--- WORK INSTRUCTIONS ---
Could you copy out every line of the records below word for word, leaving out the pictures?

--- INFORMATION PROVIDED ---
>>>>>
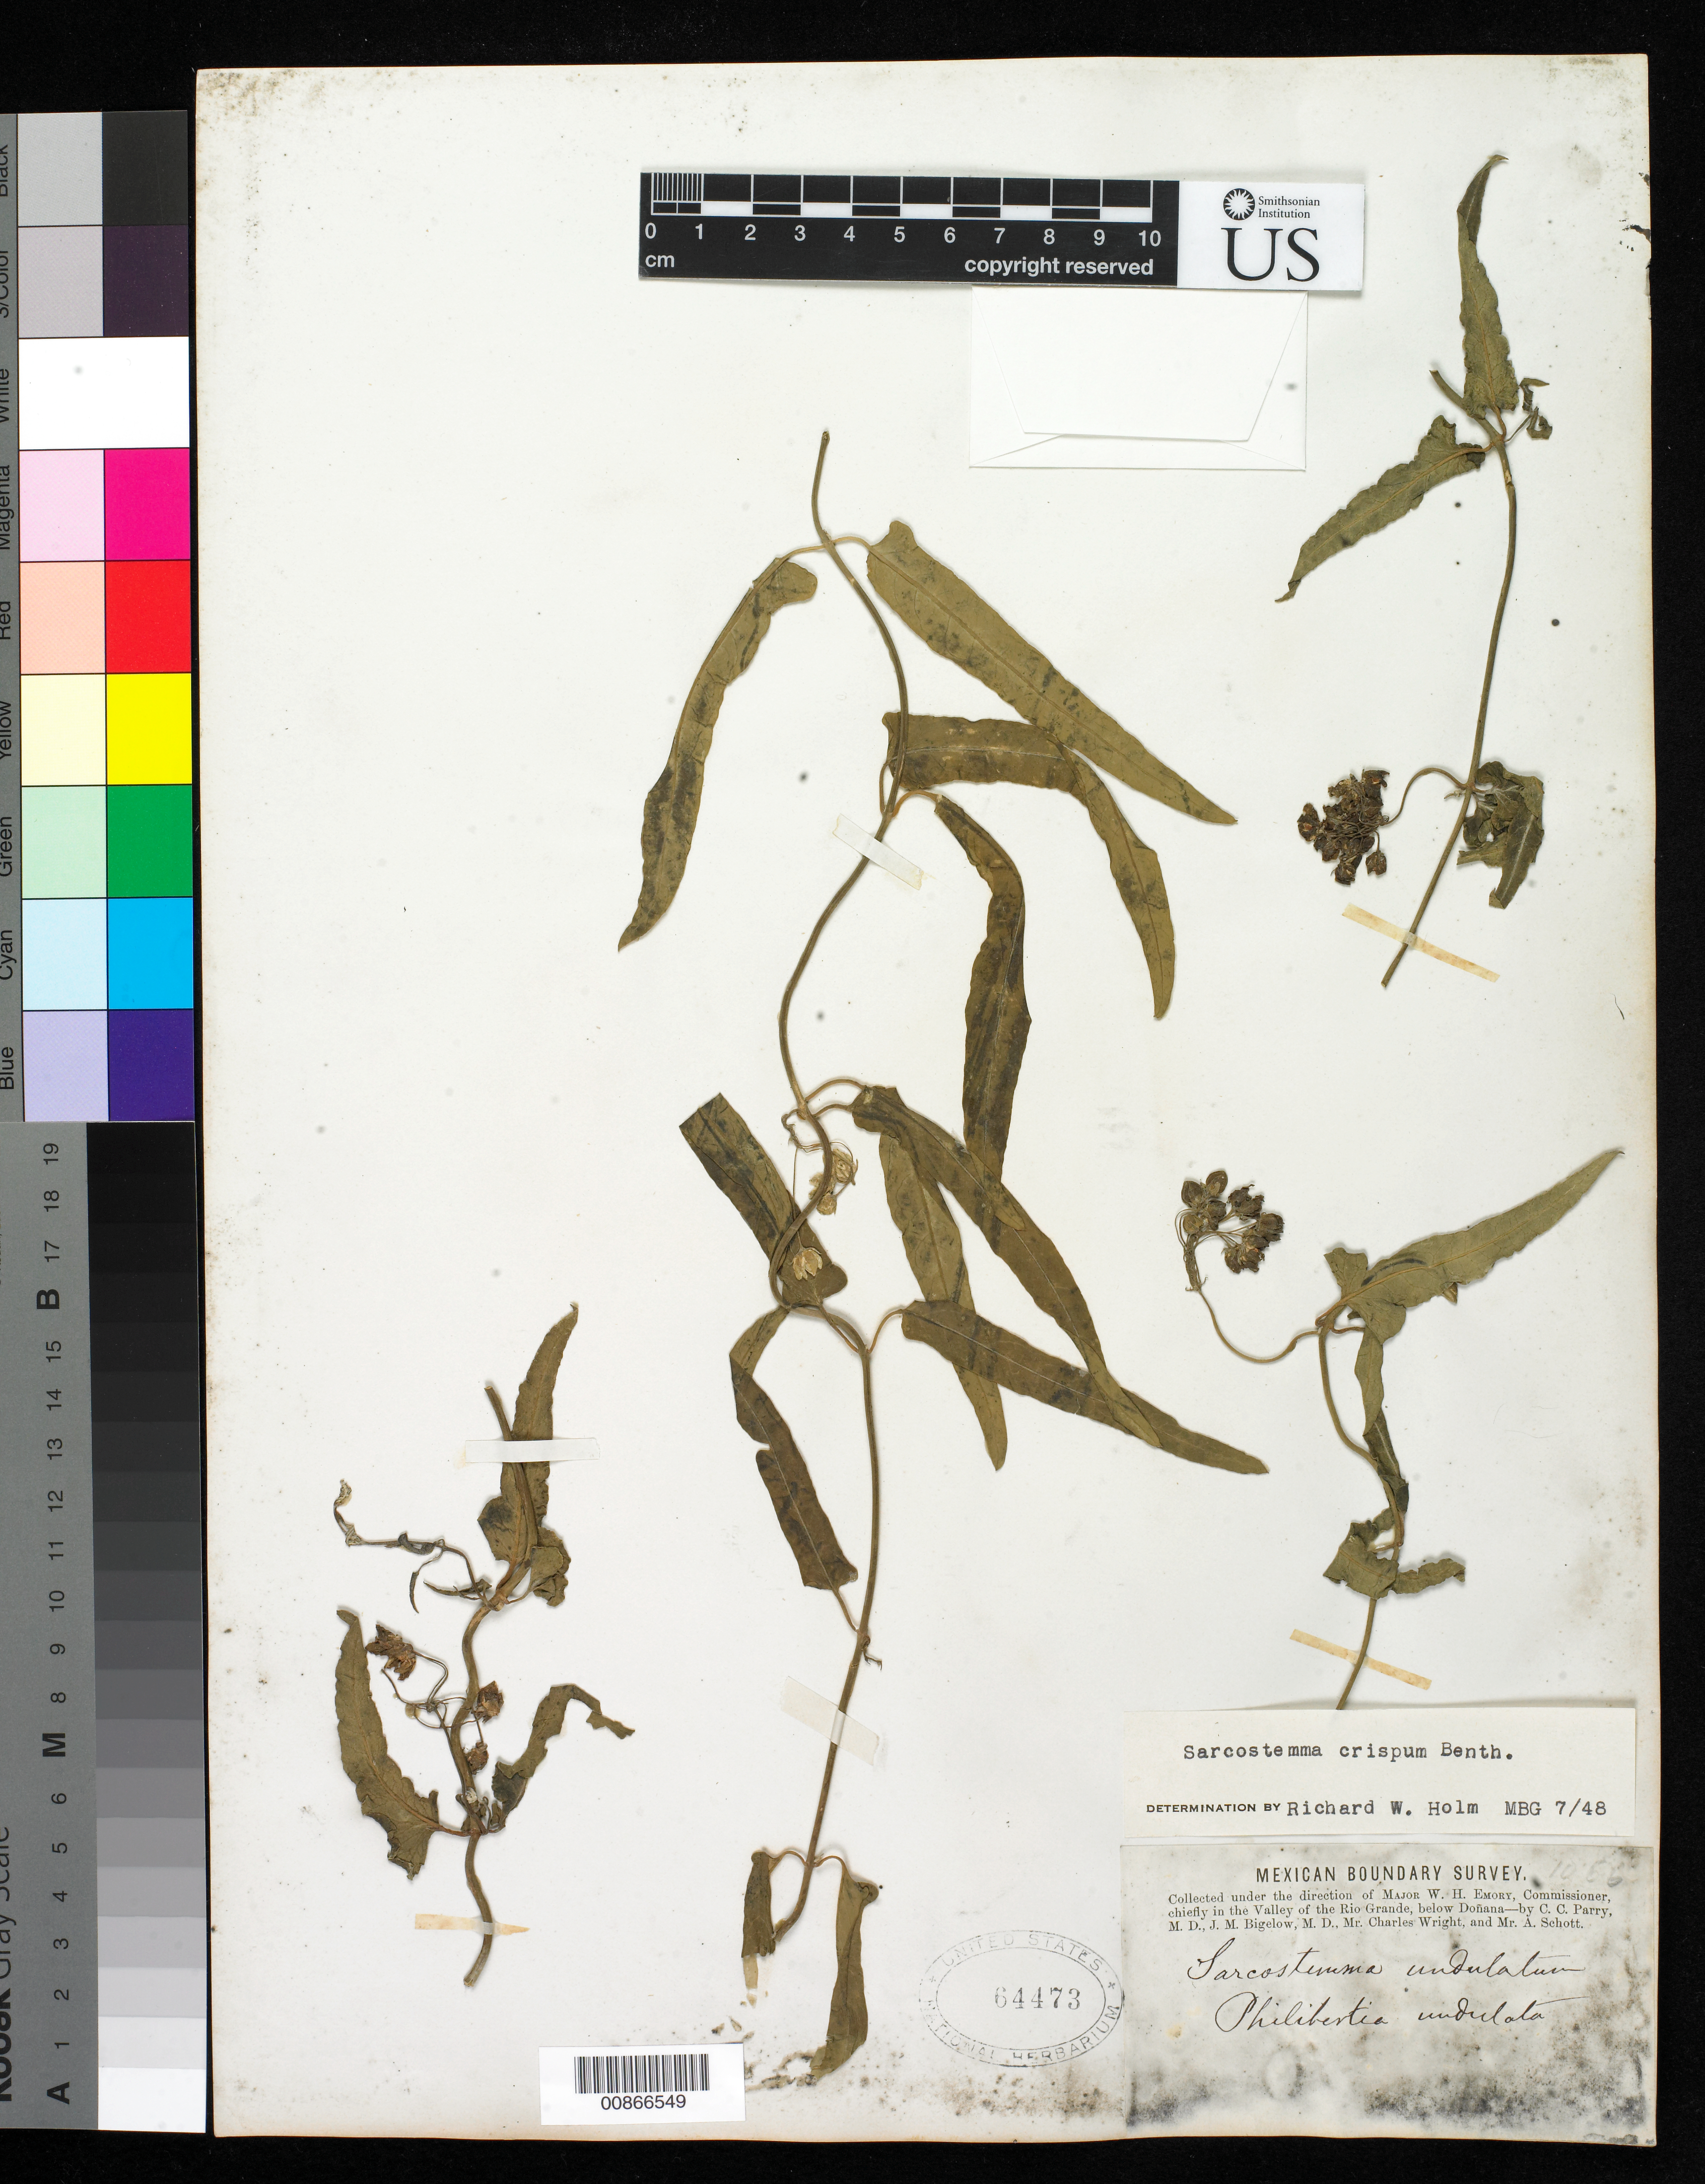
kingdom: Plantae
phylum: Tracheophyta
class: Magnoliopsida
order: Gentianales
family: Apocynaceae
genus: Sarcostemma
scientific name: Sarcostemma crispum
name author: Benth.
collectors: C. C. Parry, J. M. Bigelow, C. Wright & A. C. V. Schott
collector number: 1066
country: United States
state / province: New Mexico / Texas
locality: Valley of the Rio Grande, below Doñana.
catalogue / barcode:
<<<<<
--- EXPECTED OUTPUT ---
kingdom: Plantae
phylum: Tracheophyta
class: Magnoliopsida
order: Gentianales
family: Apocynaceae
genus: Sarcostemma
scientific name: Sarcostemma crispum
name author: Benth.
collectors: C. C. Parry, J. M. Bigelow, C. Wright & A. C. V. Schott
collector number: 1066
country: United States
state / province: New Mexico / Texas
locality: Valley of the Rio Grande, below Doñana.
catalogue / barcode:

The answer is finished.